**RECORDS FOR THIS EXERCISE**
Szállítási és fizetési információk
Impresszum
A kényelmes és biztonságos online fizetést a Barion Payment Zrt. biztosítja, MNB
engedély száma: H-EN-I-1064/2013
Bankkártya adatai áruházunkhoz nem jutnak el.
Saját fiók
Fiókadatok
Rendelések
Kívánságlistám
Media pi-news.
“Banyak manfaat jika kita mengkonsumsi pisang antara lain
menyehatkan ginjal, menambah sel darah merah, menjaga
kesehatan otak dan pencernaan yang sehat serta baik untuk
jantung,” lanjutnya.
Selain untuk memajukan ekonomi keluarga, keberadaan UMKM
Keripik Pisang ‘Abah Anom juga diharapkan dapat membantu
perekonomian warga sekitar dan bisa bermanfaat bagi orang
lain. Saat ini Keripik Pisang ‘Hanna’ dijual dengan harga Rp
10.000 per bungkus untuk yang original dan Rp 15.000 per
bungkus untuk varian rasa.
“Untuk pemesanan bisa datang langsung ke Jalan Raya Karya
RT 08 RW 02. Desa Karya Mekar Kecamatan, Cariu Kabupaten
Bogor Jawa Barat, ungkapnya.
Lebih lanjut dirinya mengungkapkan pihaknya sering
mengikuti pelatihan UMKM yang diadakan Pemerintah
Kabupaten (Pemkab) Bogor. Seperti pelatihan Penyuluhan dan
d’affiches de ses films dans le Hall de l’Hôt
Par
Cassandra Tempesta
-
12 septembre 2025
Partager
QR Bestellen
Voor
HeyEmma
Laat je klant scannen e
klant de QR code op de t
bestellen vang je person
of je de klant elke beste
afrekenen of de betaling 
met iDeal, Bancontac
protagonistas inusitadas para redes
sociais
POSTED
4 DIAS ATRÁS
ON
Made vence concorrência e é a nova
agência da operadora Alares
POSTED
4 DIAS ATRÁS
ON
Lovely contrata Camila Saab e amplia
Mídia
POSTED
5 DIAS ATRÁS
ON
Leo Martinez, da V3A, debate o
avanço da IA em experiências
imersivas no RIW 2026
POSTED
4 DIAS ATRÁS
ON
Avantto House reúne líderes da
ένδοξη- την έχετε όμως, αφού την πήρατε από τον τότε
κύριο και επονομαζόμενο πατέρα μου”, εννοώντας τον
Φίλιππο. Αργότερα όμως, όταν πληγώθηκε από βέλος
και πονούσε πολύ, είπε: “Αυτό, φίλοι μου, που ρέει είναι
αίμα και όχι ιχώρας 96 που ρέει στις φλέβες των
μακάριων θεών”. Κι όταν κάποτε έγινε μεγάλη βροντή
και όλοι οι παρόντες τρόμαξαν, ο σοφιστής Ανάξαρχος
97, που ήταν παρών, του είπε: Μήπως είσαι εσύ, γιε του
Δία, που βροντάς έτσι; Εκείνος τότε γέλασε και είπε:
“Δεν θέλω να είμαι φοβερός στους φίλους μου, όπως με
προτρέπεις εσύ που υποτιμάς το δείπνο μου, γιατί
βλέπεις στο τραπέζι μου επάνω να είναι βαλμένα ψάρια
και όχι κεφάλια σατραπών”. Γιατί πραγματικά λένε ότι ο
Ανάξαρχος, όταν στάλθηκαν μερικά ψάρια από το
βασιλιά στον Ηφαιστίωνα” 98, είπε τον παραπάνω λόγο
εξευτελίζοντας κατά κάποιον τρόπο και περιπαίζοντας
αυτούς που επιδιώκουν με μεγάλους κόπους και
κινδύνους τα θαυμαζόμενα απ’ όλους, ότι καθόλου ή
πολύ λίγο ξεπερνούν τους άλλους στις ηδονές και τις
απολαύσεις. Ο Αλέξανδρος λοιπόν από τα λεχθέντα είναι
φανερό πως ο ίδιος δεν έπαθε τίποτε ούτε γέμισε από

**WHAT IS NEEDED**
In full and without edits, repeat the listing above.

**WRITTEN SOLUTION**
Szállítási és fizetési információk
Impresszum
A kényelmes és biztonságos online fizetést a Barion Payment Zrt. biztosítja, MNB
engedély száma: H-EN-I-1064/2013
Bankkártya adatai áruházunkhoz nem jutnak el.
Saját fiók
Fiókadatok
Rendelések
Kívánságlistám
Media pi-news.
“Banyak manfaat jika kita mengkonsumsi pisang antara lain
menyehatkan ginjal, menambah sel darah merah, menjaga
kesehatan otak dan pencernaan yang sehat serta baik untuk
jantung,” lanjutnya.
Selain untuk memajukan ekonomi keluarga, keberadaan UMKM
Keripik Pisang ‘Abah Anom juga diharapkan dapat membantu
perekonomian warga sekitar dan bisa bermanfaat bagi orang
lain. Saat ini Keripik Pisang ‘Hanna’ dijual dengan harga Rp
10.000 per bungkus untuk yang original dan Rp 15.000 per
bungkus untuk varian rasa.
“Untuk pemesanan bisa datang langsung ke Jalan Raya Karya
RT 08 RW 02. Desa Karya Mekar Kecamatan, Cariu Kabupaten
Bogor Jawa Barat, ungkapnya.
Lebih lanjut dirinya mengungkapkan pihaknya sering
mengikuti pelatihan UMKM yang diadakan Pemerintah
Kabupaten (Pemkab) Bogor. Seperti pelatihan Penyuluhan dan
d’affiches de ses films dans le Hall de l’Hôt
Par
Cassandra Tempesta
-
12 septembre 2025
Partager
QR Bestellen
Voor
HeyEmma
Laat je klant scannen e
klant de QR code op de t
bestellen vang je person
of je de klant elke beste
afrekenen of de betaling 
met iDeal, Bancontac
protagonistas inusitadas para redes
sociais
POSTED
4 DIAS ATRÁS
ON
Made vence concorrência e é a nova
agência da operadora Alares
POSTED
4 DIAS ATRÁS
ON
Lovely contrata Camila Saab e amplia
Mídia
POSTED
5 DIAS ATRÁS
ON
Leo Martinez, da V3A, debate o
avanço da IA em experiências
imersivas no RIW 2026
POSTED
4 DIAS ATRÁS
ON
Avantto House reúne líderes da
ένδοξη- την έχετε όμως, αφού την πήρατε από τον τότε
κύριο και επονομαζόμενο πατέρα μου”, εννοώντας τον
Φίλιππο. Αργότερα όμως, όταν πληγώθηκε από βέλος
και πονούσε πολύ, είπε: “Αυτό, φίλοι μου, που ρέει είναι
αίμα και όχι ιχώρας 96 που ρέει στις φλέβες των
μακάριων θεών”. Κι όταν κάποτε έγινε μεγάλη βροντή
και όλοι οι παρόντες τρόμαξαν, ο σοφιστής Ανάξαρχος
97, που ήταν παρών, του είπε: Μήπως είσαι εσύ, γιε του
Δία, που βροντάς έτσι; Εκείνος τότε γέλασε και είπε:
“Δεν θέλω να είμαι φοβερός στους φίλους μου, όπως με
προτρέπεις εσύ που υποτιμάς το δείπνο μου, γιατί
βλέπεις στο τραπέζι μου επάνω να είναι βαλμένα ψάρια
και όχι κεφάλια σατραπών”. Γιατί πραγματικά λένε ότι ο
Ανάξαρχος, όταν στάλθηκαν μερικά ψάρια από το
βασιλιά στον Ηφαιστίωνα” 98, είπε τον παραπάνω λόγο
εξευτελίζοντας κατά κάποιον τρόπο και περιπαίζοντας
αυτούς που επιδιώκουν με μεγάλους κόπους και
κινδύνους τα θαυμαζόμενα απ’ όλους, ότι καθόλου ή
πολύ λίγο ξεπερνούν τους άλλους στις ηδονές και τις
απολαύσεις. Ο Αλέξανδρος λοιπόν από τα λεχθέντα είναι
φανερό πως ο ίδιος δεν έπαθε τίποτε ούτε γέμισε από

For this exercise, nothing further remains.